Transcribe each entry exactly as it appears, leaving out any picture it holds.

*** Opening of Record set ***

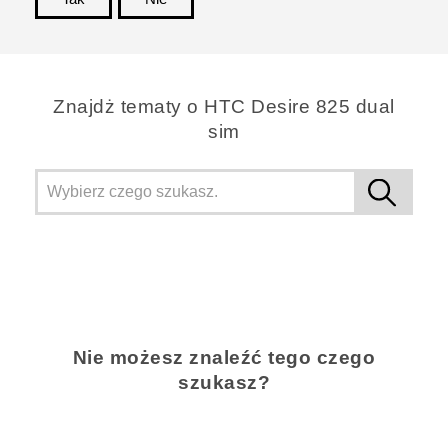
Dziękujemy!
Znajdż tematy o HTC Desire 825 dual
sim
Nie możesz znaleźć tego czego
szukasz?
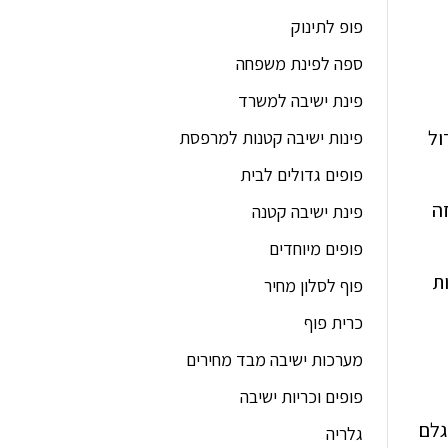
פופ לתינוק
ספה לפינת משפחה
פינת ישיבה למשרד
ול
פינות ישיבה קטנות למרפסת
פופים גדולים לבית
זה
פינת ישיבה קטנה
פופים מיוחדים
ת
פוף לסלון מחיר
כרית פוף
מערכות ישיבה מבד מחירים
פופים וכריות ישיבה
גלם
גלריה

*** Close of Record set ***

Answer to this task ::
Dziękujemy!
Znajdż tematy o HTC Desire 825 dual
sim
Nie możesz znaleźć tego czego
szukasz?
פופ לתינוק
ספה לפינת משפחה
פינת ישיבה למשרד
ול
פינות ישיבה קטנות למרפסת
פופים גדולים לבית
זה
פינת ישיבה קטנה
פופים מיוחדים
ת
פוף לסלון מחיר
כרית פוף
מערכות ישיבה מבד מחירים
פופים וכריות ישיבה
גלם
גלריה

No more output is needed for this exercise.